Photo by Francisco Antunes
Before the challenges of an Oxford Trinity term started, I spent a week in Alsace, one of Europe’s great borderlands. Alsace occupies a plain between the Vosges and Black Forest mountains, full of vineyards, medieval villages and ruined castles. Perhaps the most famous of the Alsatian castles is Haut-Koenigsbourg, which makes for a rather unsettling visit, raising questions about memory, identity and heritage.
On a windswept hill above the Alsace plain, Haut-Koenigsbourg was first built in 1147 by the Hohenstaufen of the Holy Roman Empire.
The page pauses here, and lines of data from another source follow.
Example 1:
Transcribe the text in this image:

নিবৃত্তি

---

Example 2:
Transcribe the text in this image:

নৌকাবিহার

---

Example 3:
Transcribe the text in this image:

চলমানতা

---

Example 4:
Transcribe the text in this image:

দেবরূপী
Its fortifications were extended in the fifteenth century, by the various disreputable families to whom the Holy Roman Emperors leased the castle. Attacked by the Swedes during the Thirty Years War, the castle was badly damaged and abandoned in 1633, becoming just another Alsatian hilltop ruin.
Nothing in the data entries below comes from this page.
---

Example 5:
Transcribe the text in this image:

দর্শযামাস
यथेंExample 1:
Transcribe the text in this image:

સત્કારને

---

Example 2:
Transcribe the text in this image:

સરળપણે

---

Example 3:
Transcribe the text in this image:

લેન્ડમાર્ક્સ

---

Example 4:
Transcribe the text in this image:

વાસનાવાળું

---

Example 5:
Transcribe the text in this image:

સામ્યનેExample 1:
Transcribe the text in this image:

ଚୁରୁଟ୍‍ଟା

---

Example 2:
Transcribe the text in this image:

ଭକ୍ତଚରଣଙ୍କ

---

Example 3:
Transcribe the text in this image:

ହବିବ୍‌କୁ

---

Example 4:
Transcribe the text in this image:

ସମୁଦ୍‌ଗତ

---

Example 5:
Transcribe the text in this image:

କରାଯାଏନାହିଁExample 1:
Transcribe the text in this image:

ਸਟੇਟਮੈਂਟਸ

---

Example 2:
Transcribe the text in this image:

|Kaiser Wilhelm II, castle enthusiast|
All this changed with the annexation of Alsace by a newly unified Germany in 1871, part of the price France paid for its defeat in the Franco-Prussian war. Presented as a gift to Kaiser Wilhelm II, from 1900 to 1906 Hochkoenigsburg became the subject of one of the most ambitious restoration projects of the long nineteenth century, as an army of artisans, architects and engineers descended on the castle. The rebuilt fortress was to function as a celebration, and proclamation, of German imperial rule over Alsace. This ideological agenda is present in the very fabric of Haut-Koenigsbourg – in the Hohenstaufen and Habsburg family trees inscribed in multiple rooms, the massive imperial eagle mounted on the highest turret, the frescos in the great hall showing military victories, and the sheer triumphant scale of the building itself. Here, Kaiser Wilhelm’s ambitions in 20C Europe are expressed in, and legitimised through, medieval fantasy. Here, in a bizarre fusion, Game of Thrones meets Prussian militarism.